In his grief the pastor spoke rather harshly to her: “I’ll say you don’t understand God’s will, lady. Do you think it was the will of God that Alex never fixed that lousy windshield wiper, that Alex was probably driving too fast in such a storm, that Alex had probably had too much to drink? Do you think it is God’s will there are no street lights along that stretch of road, no guard rail separating the road and the Boston Harbor?

“For some reason I can’t get it through people’s heads that God doesn’t run around the world with his fingers on triggers, his fist around knives, his hands on steering wheels. God is dead set against all kinds of unnatural deaths. This is not to say there are no natural-caused deaths. There are. But the one thing that should never be said about any violent death like Alex’s death is that it is the will of God. My own consolation lies in knowing that it was not the will of God that Alex died — but that when the waves closed in over the sinking car, God’s heart was the first of all hearts to break.”

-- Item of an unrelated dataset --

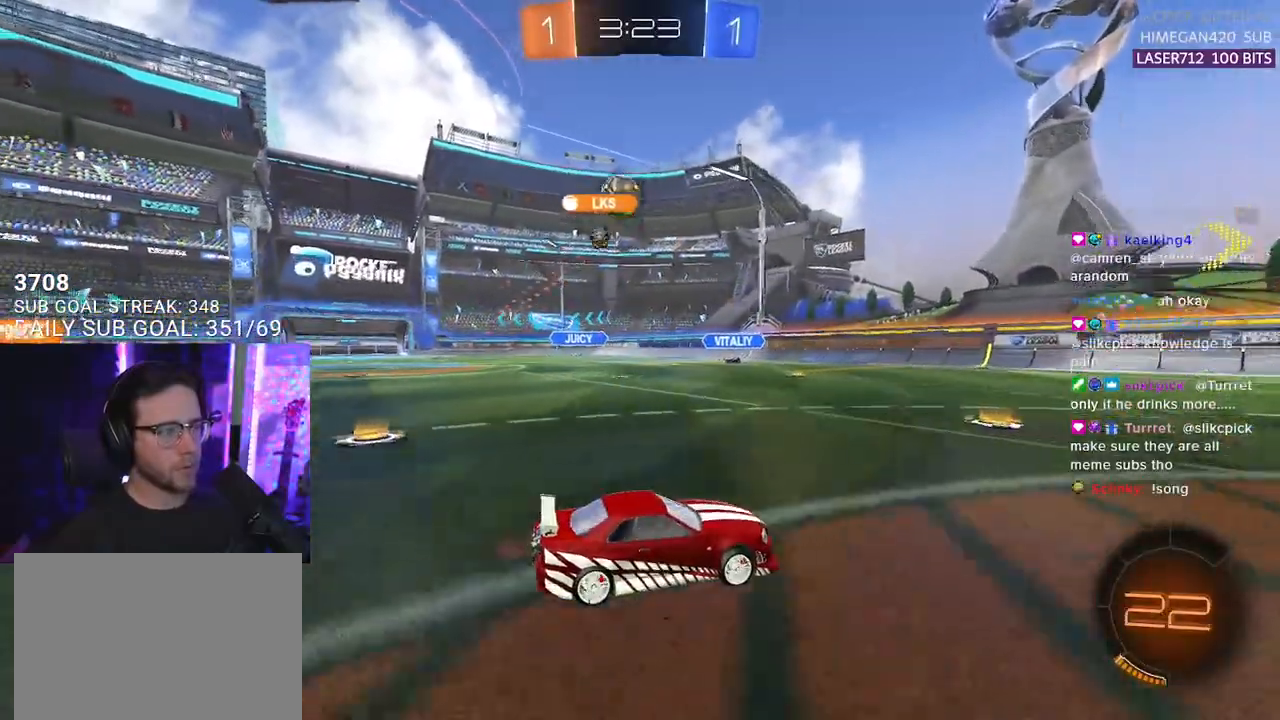
{"buttons": ["R1", "R2"], "left_stick": "center", "right_stick": "center", "events": [[217, "R1", "down"], [367, "TRIANGLE", "down"], [483, "TRIANGLE", "up"]]}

Through faith Dr. Coffin understood the Lord’s compassion. How often he must have longed for a miracle that would have protected Alex. Or a miracle that would bring Alex back. But Dr. Coffin knew that as much as we want miracles all the time, faith tells us that God doesn’t give us magic wands to protect us from all harm. But the Lord does give compassion. The Lord is in love with this world and with all his children, in ways deeper than we can ever understand. And because of the Lord’s compassion, we know the truth of the creed: “In life and in death we belong to God.” Thanks be.


 

[1] Sharon H. Ringe, Luke (Louisville: Westminster John Knox, 1995) 101.

[2] E. Earle Ellis, The Gospel of Luke (London: Thomas Nelson and Sons, 1966) 120.

[3] See http://en.wikipedia.org/wiki/Apollonius_of_Tyana, Internet, 8 June 2007.

[4] Luke Timothy Johnson, The Gospel of Luke, Sacra Pagina Series 3 (Collegeville, MN: The Liturgical Press, 1991) 120.

[5] The story of Elijah’s resuscitating miracle is told in 1 Kings 17.17-24 and Luke clearly has it in mind, at least verbally, when recounting Jesus’ miracle. The Elisha miracle is told in 2 Kings 4.32-37. Elisha’s resuscitated the son of a woman from the preexilic town of Shunem. The name Nain may have originated from the last half of the word Shunem and the ancient town appears to have been very close to where Nain is typically thought to be. At least this suggests a connection in Luke’s mind with the Elisha story. See Roger E. Van Harn, ed., The Lectionary Commentary: Theological Exegesis for Sunday’s Texts, The Third Readings (The Gospels) (Grand Rapids: Wm. B. Eerdmans, 2001) 349.

[6] Clayton J. Schmit, “Restoring the Natural Order of Things,” Pulpit Resource 35.2 (2007): 51.

[7] Van Harn, 349.

[8] Leon Morris, The Gospel According to St. Luke (Grand Rapids: Wm. B. Eerdmans, 1984) 139. See also I. Howard Marshall, The Gospel of Luke (Grand Rapids: Eerdmans, 1978) 285.

[9] Ringe, 101.

[10] Quoted from Pulpit Resource 17.3 (1989): 21.